Back to bars and practices, we don't have children and rope we have administrators who don't understand what is going on or how the processes and materials all fit together to produce the product, making decisions on what the best ways to get things accomplished are.  Thinking is hard, researching that particular question is beyond probably most of us, so we buy a bunch of expensive equipment and hire a bunch of expensive people to run it and we get some result, right, wrong or indifferent.  We don't know and we don't care.  We had a job to do and we got it done.  When we need some of the other dozens or hundreds of questions answered, we call Accenture or Deloitte and pay them $200 per hour to 'integrate' our systems.  Sometimes, and yes I've seen this happen, the 'integration' is a bunch of offshore resources copying and pasting data from one system to another.  Forever.  At $200 per hour.  Literally.

Flash forward (or not) to 2016 and healthcare is consuming about 20 cents of every dollar produced by the United States economy.  The juggernaut of healthcare has expanded to consume all available resources.  Like the first group of children, administrators just throw resources at a problem until it is overshadowed by a larger problem.  If the hospital or practice isn't making money, jack up the prices.  Nobody is minding the store.  ...or restaurant.  

The solution is to run your practice like a restaurant.  Mom and pop do it with paper or with Excel (There really is a restaurant across the street from my office named Mom's).  Smart owners and chains use a Point of Sale (POS) system that can literally track everything that goes into or comes out of the restaurant and how much is used for each dish or drink.  When we are getting eight shots out of a bottle of Jägermeister, we have a problem and we KNOW it.  

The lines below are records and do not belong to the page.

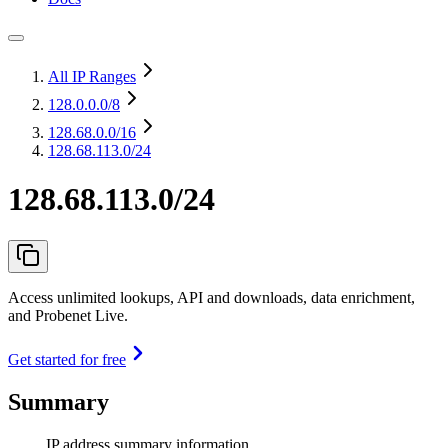
All IP Ranges
128.0.0.0
/8
128.68.0.0
/16
128.68.113.0/24
128.68.113.0/24
Access unlimited lookups, API and downloads, data enrichment,
and Probenet Live.
Get started for free
Summary
IP address summary information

So how does your practice manage all this data?  Do you know all the inputs and outputs?  Do you know the total cost for that cholesterol test? Can you track the work output of any given employee over any given period?  Do you have one system that does everything like a bar's POS or do you have hundreds or thousands of boards and ropes laying around for your practice to strap to their collective feet?   So you didn't do the due diligence, and don't worry nobody else did either, demonstrably, and you went and bought some accounting system because a guy you play golf with likes it.  You bought some human resource management system that may or may not track time cards for hourly employees, you bought this and you bought that and none of it works together, so you can't tell what the cholesterol test costs.  Joe Bar Owner knows EXACTLY how many shots are in a bottle of Jägermeister and how many s/he is getting and what percentage of his sales go into buying the bottle, pouring and serving and all the other little details of running a restaurant. 

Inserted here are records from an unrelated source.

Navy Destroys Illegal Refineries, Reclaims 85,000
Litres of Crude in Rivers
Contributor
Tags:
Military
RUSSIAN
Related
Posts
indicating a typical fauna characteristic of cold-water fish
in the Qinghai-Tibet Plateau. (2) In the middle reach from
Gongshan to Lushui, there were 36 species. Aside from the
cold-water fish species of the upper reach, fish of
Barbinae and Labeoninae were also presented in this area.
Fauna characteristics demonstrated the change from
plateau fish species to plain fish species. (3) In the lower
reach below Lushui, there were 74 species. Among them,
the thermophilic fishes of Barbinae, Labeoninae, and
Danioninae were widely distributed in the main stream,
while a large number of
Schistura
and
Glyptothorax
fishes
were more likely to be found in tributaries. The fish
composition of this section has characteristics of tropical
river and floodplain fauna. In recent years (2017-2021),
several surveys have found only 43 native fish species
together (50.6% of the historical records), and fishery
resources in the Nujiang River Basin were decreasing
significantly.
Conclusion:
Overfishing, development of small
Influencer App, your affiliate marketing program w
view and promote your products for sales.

Running a large hospital is no different from running a bar except in scale.  You can't run a hospital (or maybe any practice) on paper or Excel.  Worse, you shouldn't try.  People are not meant to sit around and fill out spreadsheets all day.  As doctors, you should know that better than anyone.  At Sentia, we have been designing and building software in a holistic environment for decades.  Ok, its only TWO decades but that is still decades,  We have automated entire businesses to the point that the owner just clicks the "Send Bills" button at the end of the month.  Not just once, not just twice, but many times.  So what we have is basically the POS system for your practice.  Soon, we will have automated the entire health insurance industry and if your patient has our coverage, simply documenting your patient encounter with our software will submit the claim and pay it automatically.  Sentia's EMR is completely free to your practice, has no installation and requires no servers for you to buy.  No moving parts.  No medical coding, no fighting with the insurance over coverage (you will know what procedures are covered and for how much, before they are performed), no billing, nothing but the things you need to do to take care of your patients and eliminating the things the insurance company forces you to.  For your patients, it eliminates almost the entire cost of providing the service of insurance.